-- RECORDS FOR THIS EXERCISE follows --

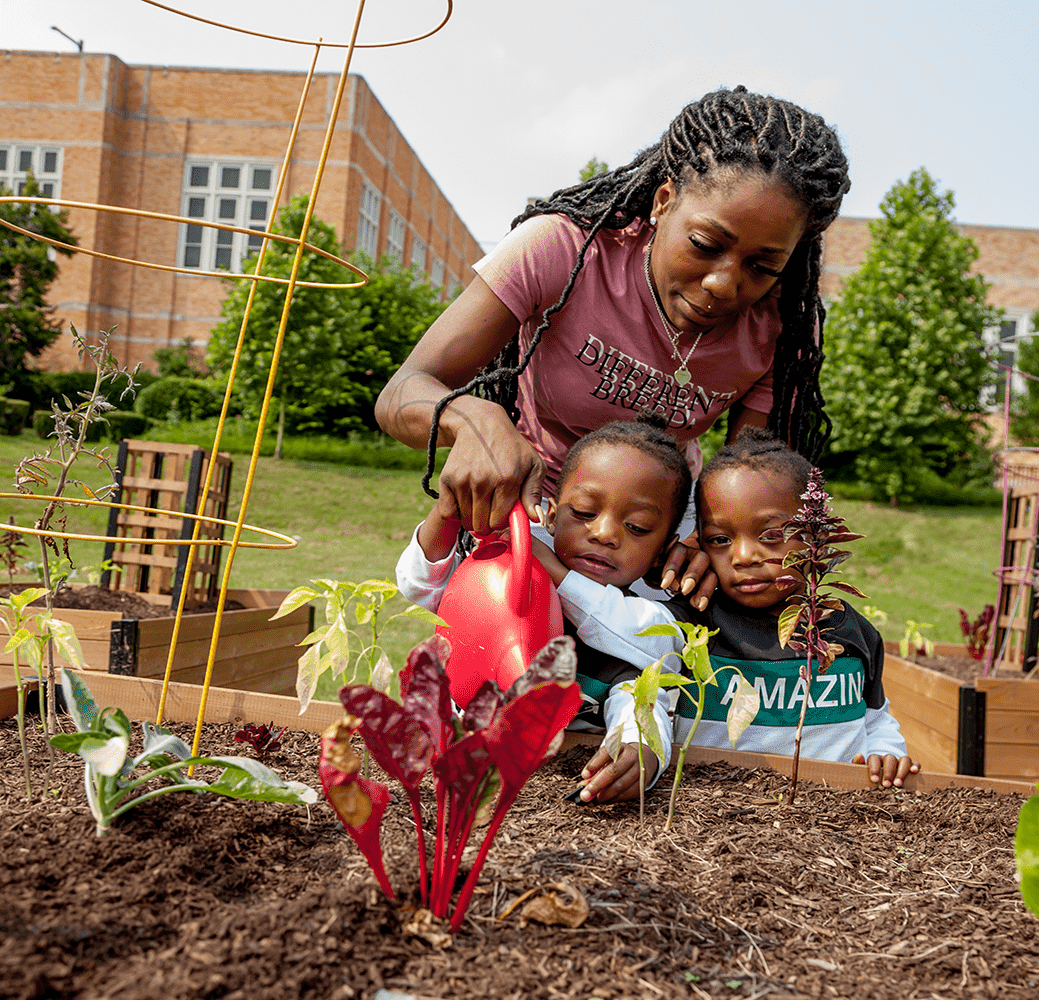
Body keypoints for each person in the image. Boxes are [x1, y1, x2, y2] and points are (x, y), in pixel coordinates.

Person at [375, 86, 849, 609]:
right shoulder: (560, 248)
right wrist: (473, 419)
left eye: (762, 267)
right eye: (705, 245)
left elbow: (759, 478)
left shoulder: (780, 324)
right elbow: (401, 393)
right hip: (534, 519)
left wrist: (699, 539)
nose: (723, 284)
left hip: (657, 540)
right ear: (664, 202)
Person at [536, 428, 920, 788]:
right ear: (698, 545)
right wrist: (556, 571)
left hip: (833, 811)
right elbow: (620, 624)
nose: (743, 556)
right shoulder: (697, 620)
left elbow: (875, 717)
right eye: (719, 539)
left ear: (817, 535)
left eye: (771, 536)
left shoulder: (854, 631)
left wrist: (887, 753)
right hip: (717, 805)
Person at [395, 415, 693, 804]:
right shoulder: (513, 567)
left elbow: (649, 679)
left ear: (662, 552)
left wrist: (642, 749)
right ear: (551, 516)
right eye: (585, 512)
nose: (604, 533)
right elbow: (422, 591)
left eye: (637, 527)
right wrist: (447, 514)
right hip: (459, 761)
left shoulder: (646, 618)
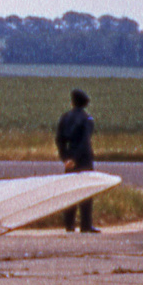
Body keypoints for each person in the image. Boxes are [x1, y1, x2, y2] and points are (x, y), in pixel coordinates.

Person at [55, 88, 97, 233]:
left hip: (69, 158)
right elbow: (85, 141)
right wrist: (76, 158)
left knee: (70, 190)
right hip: (83, 158)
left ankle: (69, 224)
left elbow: (59, 140)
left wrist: (65, 158)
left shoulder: (65, 118)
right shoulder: (87, 119)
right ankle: (86, 225)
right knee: (86, 190)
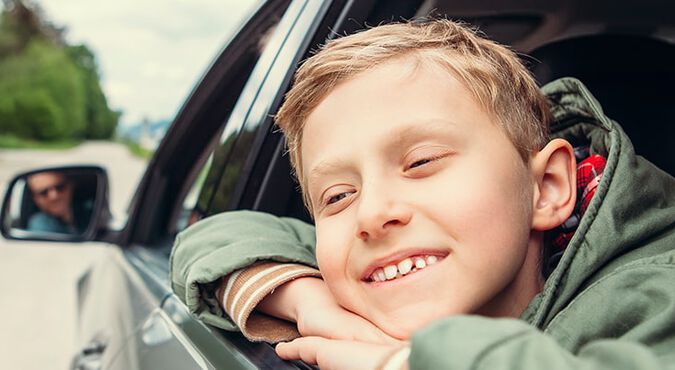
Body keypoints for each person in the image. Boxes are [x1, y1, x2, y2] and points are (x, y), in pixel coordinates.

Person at [170, 19, 675, 369]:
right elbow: (213, 236)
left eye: (421, 162)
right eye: (338, 196)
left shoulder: (654, 290)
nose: (371, 213)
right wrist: (309, 303)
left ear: (547, 189)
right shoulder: (369, 267)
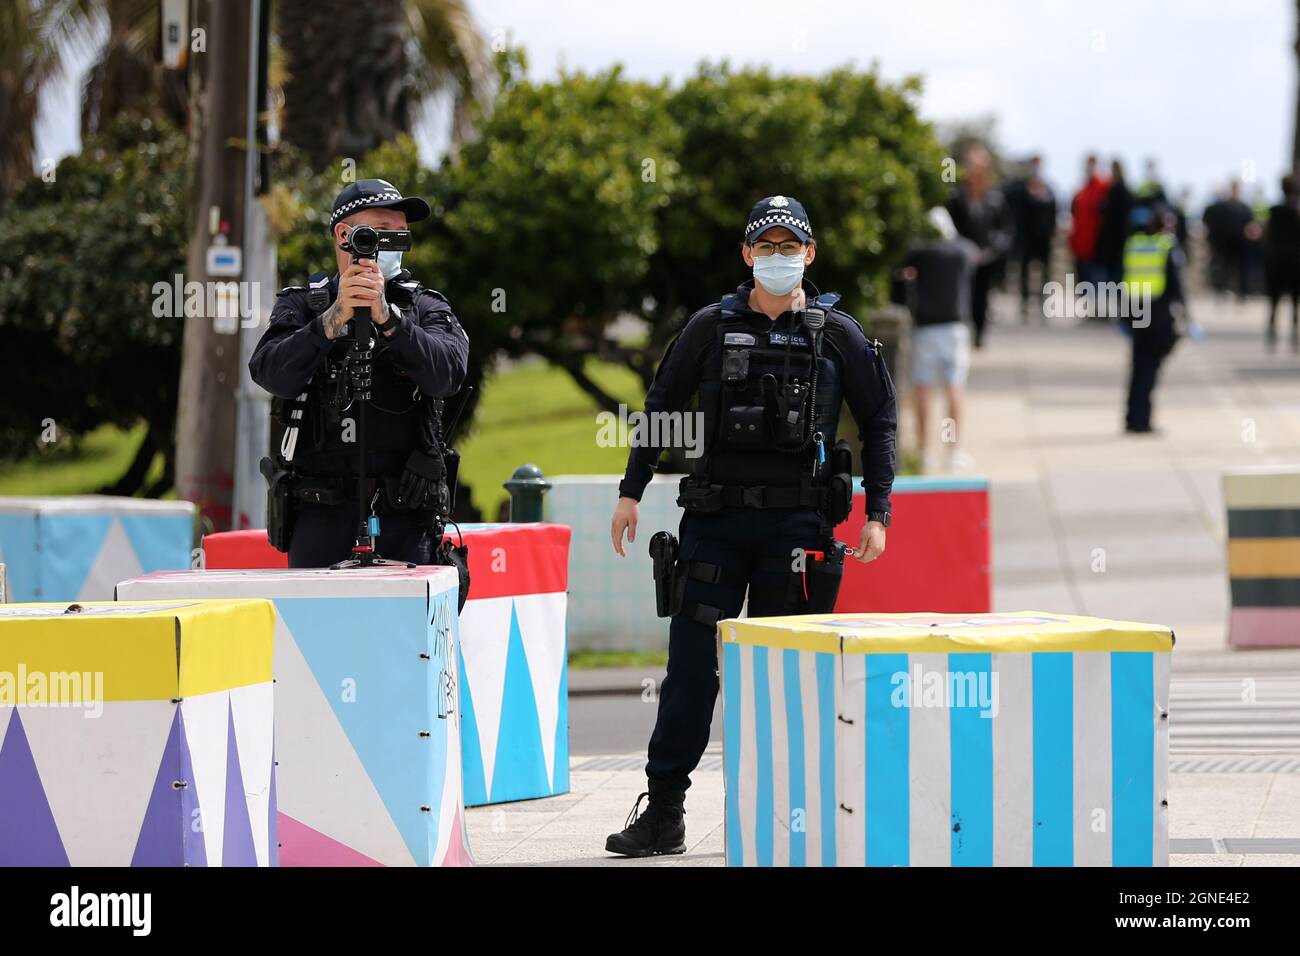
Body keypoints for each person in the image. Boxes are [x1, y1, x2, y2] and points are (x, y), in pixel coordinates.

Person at [604, 195, 897, 857]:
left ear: (809, 255)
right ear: (746, 255)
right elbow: (660, 404)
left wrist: (878, 512)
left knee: (788, 676)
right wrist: (631, 490)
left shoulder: (836, 333)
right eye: (765, 247)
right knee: (689, 674)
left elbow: (880, 418)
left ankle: (787, 814)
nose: (777, 258)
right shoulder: (711, 326)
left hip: (798, 530)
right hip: (715, 525)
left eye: (788, 247)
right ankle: (666, 813)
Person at [249, 179, 470, 578]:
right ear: (344, 235)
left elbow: (448, 375)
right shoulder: (303, 304)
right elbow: (269, 372)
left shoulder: (424, 305)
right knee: (313, 636)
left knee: (407, 639)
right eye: (378, 233)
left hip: (406, 514)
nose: (389, 244)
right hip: (321, 514)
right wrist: (333, 319)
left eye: (399, 234)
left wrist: (389, 319)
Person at [894, 207, 978, 471]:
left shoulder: (920, 252)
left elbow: (897, 270)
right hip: (955, 327)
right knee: (954, 387)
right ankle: (953, 452)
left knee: (923, 388)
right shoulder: (963, 250)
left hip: (926, 327)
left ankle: (924, 452)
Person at [1122, 205, 1183, 434]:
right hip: (1157, 314)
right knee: (1150, 369)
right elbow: (1176, 287)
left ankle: (1131, 417)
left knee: (1137, 367)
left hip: (1137, 312)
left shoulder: (1134, 244)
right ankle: (1142, 420)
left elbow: (1123, 280)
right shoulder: (1166, 247)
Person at [947, 145, 1013, 347]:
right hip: (961, 257)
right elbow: (950, 226)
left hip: (986, 258)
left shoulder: (996, 198)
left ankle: (979, 333)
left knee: (981, 298)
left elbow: (1006, 230)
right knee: (962, 297)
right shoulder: (956, 197)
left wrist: (992, 250)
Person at [1008, 155, 1057, 316]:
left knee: (1045, 272)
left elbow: (1053, 213)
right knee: (1024, 270)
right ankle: (1025, 301)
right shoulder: (1020, 188)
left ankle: (1044, 302)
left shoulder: (1048, 189)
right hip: (1027, 237)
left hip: (1043, 238)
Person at [1264, 173, 1300, 351]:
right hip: (1294, 260)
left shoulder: (1274, 210)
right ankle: (1294, 332)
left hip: (1276, 258)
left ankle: (1272, 329)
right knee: (1295, 300)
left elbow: (1266, 233)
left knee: (1274, 299)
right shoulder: (1296, 210)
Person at [1068, 154, 1110, 303]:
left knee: (1099, 279)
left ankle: (1099, 307)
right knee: (1085, 279)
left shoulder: (1103, 186)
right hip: (1082, 244)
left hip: (1097, 243)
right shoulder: (1082, 190)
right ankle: (1091, 307)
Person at [1097, 159, 1133, 295]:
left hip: (1115, 239)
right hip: (1121, 237)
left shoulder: (1116, 190)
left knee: (1115, 276)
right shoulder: (1124, 189)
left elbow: (1112, 213)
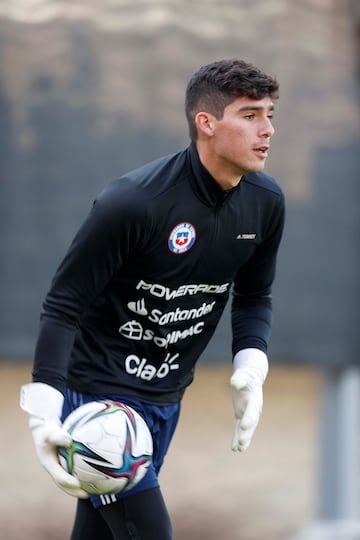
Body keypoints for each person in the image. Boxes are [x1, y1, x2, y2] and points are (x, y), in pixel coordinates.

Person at [20, 58, 285, 540]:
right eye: (249, 115)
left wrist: (251, 365)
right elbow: (64, 303)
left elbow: (253, 296)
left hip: (165, 399)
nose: (266, 129)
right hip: (99, 401)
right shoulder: (133, 202)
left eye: (269, 114)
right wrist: (44, 405)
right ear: (206, 123)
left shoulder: (265, 202)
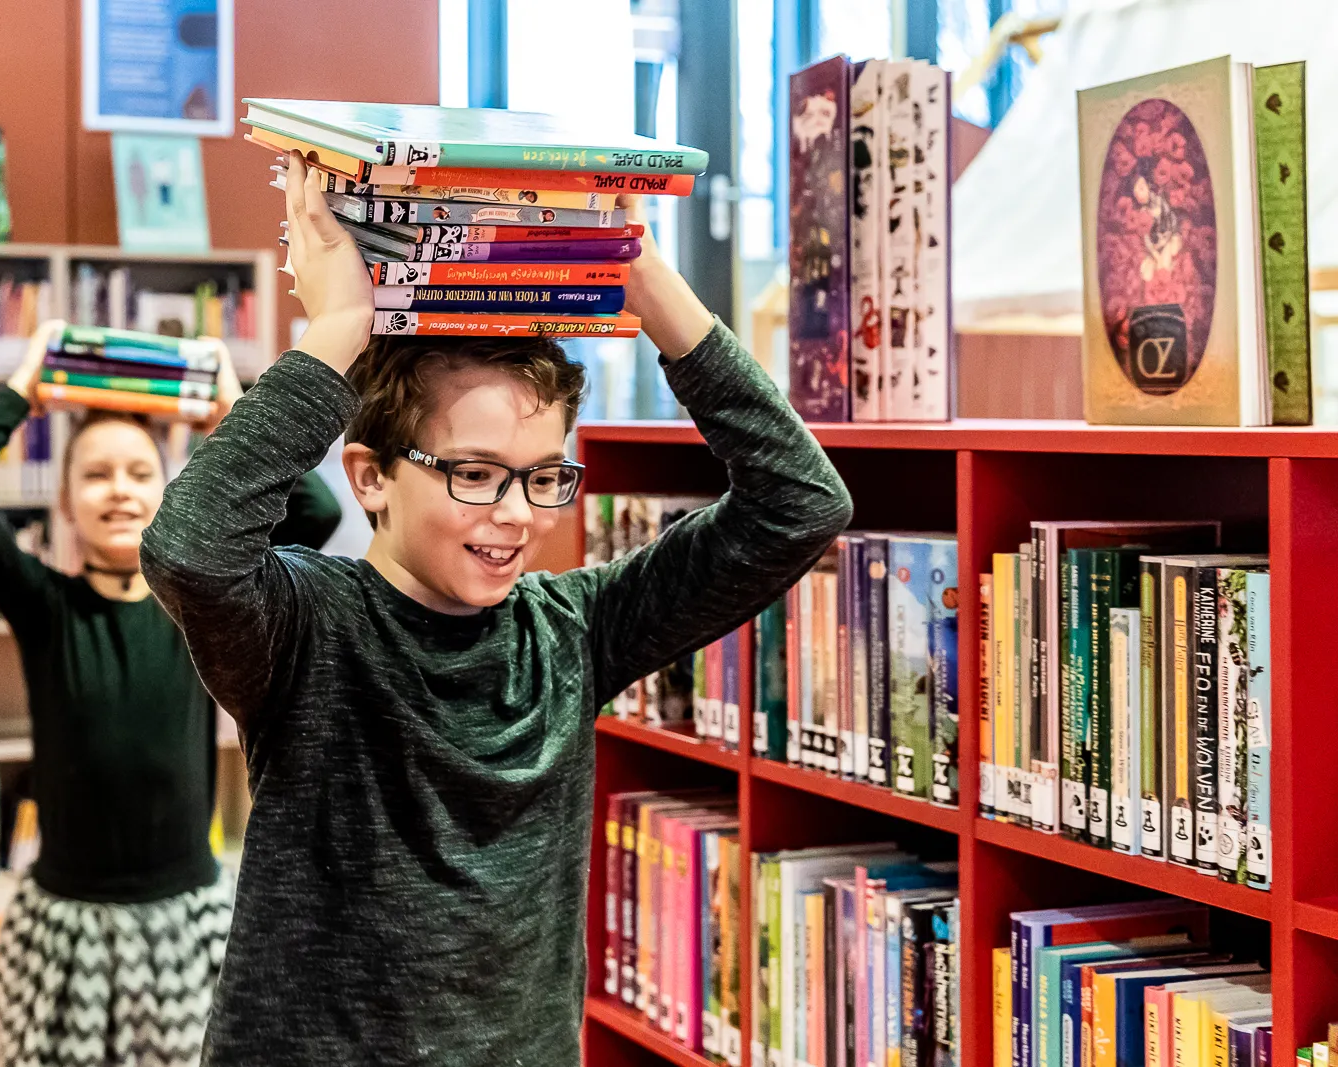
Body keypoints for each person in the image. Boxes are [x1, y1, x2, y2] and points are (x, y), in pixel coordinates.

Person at [140, 152, 854, 1066]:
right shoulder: (307, 627)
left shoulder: (576, 629)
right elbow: (189, 548)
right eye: (474, 475)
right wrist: (342, 327)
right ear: (372, 480)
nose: (517, 515)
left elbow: (802, 504)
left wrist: (653, 288)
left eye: (545, 477)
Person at [0, 321, 343, 1067]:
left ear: (172, 492)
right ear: (65, 502)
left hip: (182, 914)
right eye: (95, 475)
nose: (118, 490)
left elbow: (316, 513)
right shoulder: (43, 604)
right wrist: (28, 382)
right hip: (66, 919)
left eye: (139, 473)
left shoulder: (203, 600)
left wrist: (230, 405)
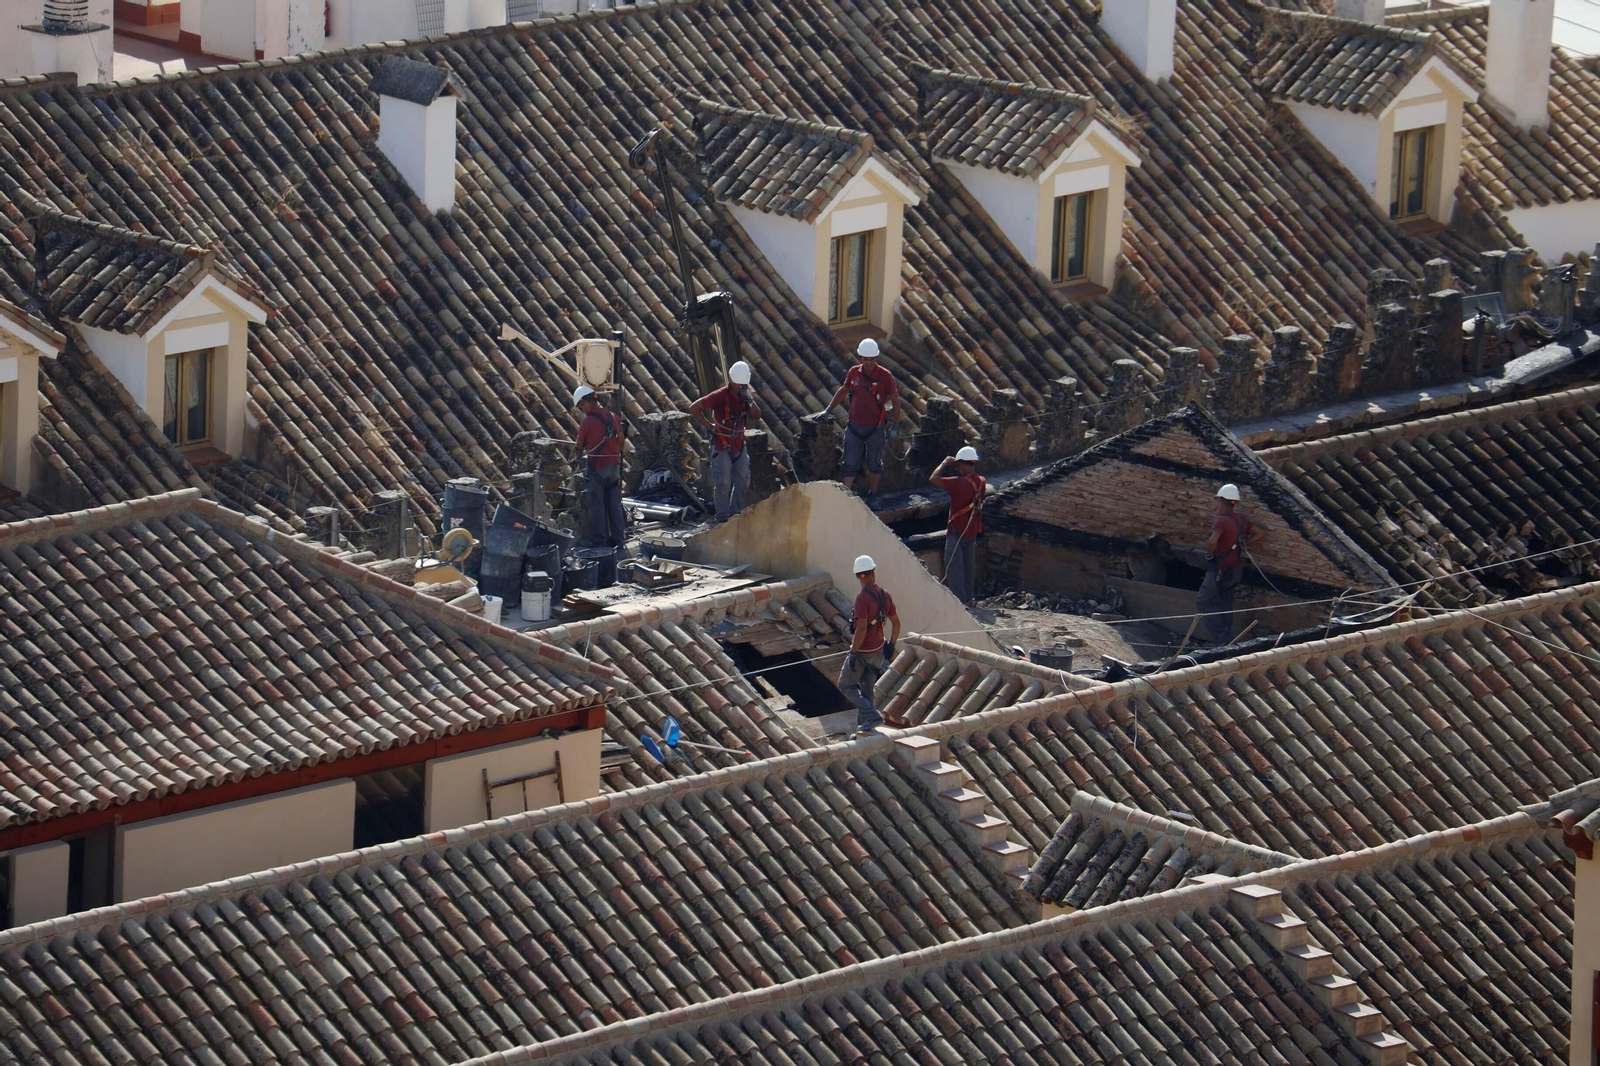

-- RECORDS FOR THIS EXERCISE concluded --

REQUIRED ACTION:
Retype the data word for word, please, and keep the images out.

EXERCISE SOLUTION:
Body keypoints for each person in the image. Boxes are [x1, y1, x2, y2] and points are (x, y), in pixel coordinates.

Person at [375, 86, 849, 609]:
right shoulder: (560, 248)
right wrist: (473, 419)
left eye: (762, 267)
right eye: (705, 245)
left elbow: (759, 478)
left shoulder: (780, 324)
right elbow: (401, 393)
right hip: (534, 519)
left wrist: (699, 539)
nose: (723, 284)
left hip: (657, 540)
right ear: (664, 202)
Person at [536, 428, 920, 788]:
right ear: (698, 545)
right wrist: (556, 571)
left hip: (833, 811)
right elbow: (620, 624)
nose: (743, 556)
right shoulder: (697, 620)
left elbow: (875, 717)
right eye: (719, 539)
left ear: (817, 535)
left eye: (771, 536)
left shoulder: (854, 631)
left wrist: (887, 753)
right hip: (717, 805)
Person at [395, 415, 693, 804]:
right shoulder: (513, 567)
left elbow: (649, 679)
left ear: (662, 552)
left wrist: (642, 749)
right ear: (551, 516)
right eye: (585, 512)
nose: (604, 533)
right elbow: (422, 591)
left eye: (637, 527)
right wrist: (447, 514)
right hip: (459, 761)
left shoulder: (646, 618)
Body keypoints for each person in the image. Boxes are [x1, y1, x2, y2] and points are (x, y), in pixel coordinates.

Person at [55, 88, 97, 233]:
left hip: (69, 158)
right elbow: (85, 141)
right wrist: (76, 158)
left knee: (70, 190)
right hip: (83, 158)
left ankle: (69, 224)
left elbow: (59, 140)
left wrist: (65, 158)
left shoulder: (65, 118)
right shoulder: (87, 119)
right ankle: (86, 225)
right knee: (86, 190)
Body keypoints for each person in the image. Boxes are [x1, y1, x2, y2] and points are (x, y), in pixel coordinates.

Person at [170, 19, 675, 369]:
right elbow: (213, 236)
left eye: (421, 162)
right eye: (338, 196)
left shoulder: (654, 290)
nose: (371, 213)
right wrist: (309, 303)
left ear: (547, 189)
right shoulder: (369, 267)
Body keypoints for each person in the image. Boxes are [x1, y1, x2, y2] and points are (x, y), in pixel coordinates.

Person at [604, 195, 897, 857]:
left ear: (809, 255)
right ear: (746, 255)
right elbow: (660, 404)
left wrist: (878, 512)
left knee: (788, 676)
right wrist: (631, 490)
left shoulder: (836, 333)
right eye: (765, 247)
right knee: (689, 674)
left elbow: (880, 418)
left ankle: (787, 814)
nose: (777, 258)
right shoulder: (711, 326)
left hip: (798, 530)
right hip: (715, 525)
left eye: (788, 247)
right ankle: (666, 813)
Person at [249, 179, 470, 578]:
right ear: (344, 235)
left elbow: (448, 375)
right shoulder: (303, 304)
right elbow: (269, 372)
left shoulder: (424, 305)
right knee: (313, 636)
left knee: (407, 639)
right eye: (378, 233)
left hip: (406, 514)
nose: (389, 244)
right hip: (321, 514)
right wrist: (333, 319)
left eye: (399, 234)
left wrist: (389, 319)
Person at [894, 207, 978, 471]:
left shoulder: (920, 252)
left elbow: (897, 270)
right hip: (955, 327)
right knee: (954, 387)
right ankle: (953, 452)
left knee: (923, 388)
right shoulder: (963, 250)
left hip: (926, 327)
left ankle: (924, 452)
Person at [1122, 205, 1183, 434]:
right hip: (1157, 314)
right knee: (1150, 369)
right elbow: (1176, 287)
left ankle: (1131, 417)
left knee: (1137, 367)
left hip: (1137, 312)
left shoulder: (1134, 244)
right ankle: (1142, 420)
left elbow: (1123, 280)
right shoulder: (1166, 247)
Person at [947, 145, 1013, 347]:
right hip: (961, 257)
right elbow: (950, 226)
left hip: (986, 258)
left shoulder: (996, 198)
left ankle: (979, 333)
left knee: (981, 298)
left elbow: (1006, 230)
right knee: (962, 297)
right shoulder: (956, 197)
left wrist: (992, 250)
Person at [1008, 155, 1057, 316]:
left knee: (1045, 272)
left elbow: (1053, 213)
right knee: (1024, 270)
right ankle: (1025, 301)
right shoulder: (1020, 188)
left ankle: (1044, 302)
left shoulder: (1048, 189)
right hip: (1027, 237)
left hip: (1043, 238)
Person at [1264, 173, 1300, 351]:
right hip: (1294, 260)
left shoulder: (1274, 210)
right ankle: (1294, 332)
left hip: (1276, 258)
left ankle: (1272, 329)
right knee: (1295, 300)
left elbow: (1266, 233)
left knee: (1274, 299)
right shoulder: (1296, 210)
Person at [1068, 154, 1110, 303]:
left knee: (1099, 279)
left ankle: (1099, 307)
right knee: (1085, 279)
left shoulder: (1103, 186)
right hip: (1082, 244)
left hip: (1097, 243)
right shoulder: (1082, 190)
right ankle: (1091, 307)
Person at [1097, 159, 1133, 295]:
left hip: (1115, 239)
right hip: (1121, 237)
left shoulder: (1116, 190)
left knee: (1115, 276)
right shoulder: (1124, 189)
left elbow: (1112, 213)
Body keypoints for each person in the image. Boxes are [x1, y1, x2, y2] and points are (x, y), in pixel coordinates.

Person at [20, 58, 285, 540]:
right eye: (249, 115)
left wrist: (251, 365)
right elbow: (64, 303)
left elbow: (253, 296)
left hip: (165, 399)
nose: (266, 129)
right hip: (99, 401)
right shoulder: (133, 202)
left eye: (269, 114)
right wrist: (44, 405)
right ear: (206, 123)
left shoulder: (265, 202)
Body keypoints for each person in the image. Boxes are [x1, y1, x2, y2] and points are (x, y), in pixel coordinates.

Person at [140, 152, 854, 1066]:
right shoulder: (307, 627)
left shoulder: (576, 629)
right elbow: (189, 548)
right eye: (474, 475)
right wrist: (342, 327)
right ear: (372, 480)
nose: (517, 515)
left elbow: (802, 504)
left wrist: (653, 288)
left eye: (545, 477)
Person at [0, 321, 343, 1067]:
left ear: (172, 492)
right ear: (65, 502)
left hip: (182, 914)
right eye: (95, 475)
nose: (118, 490)
left elbow: (316, 513)
right shoulder: (43, 604)
right wrist: (28, 382)
right hip: (66, 919)
left eye: (139, 473)
left shoulder: (203, 600)
left wrist: (230, 405)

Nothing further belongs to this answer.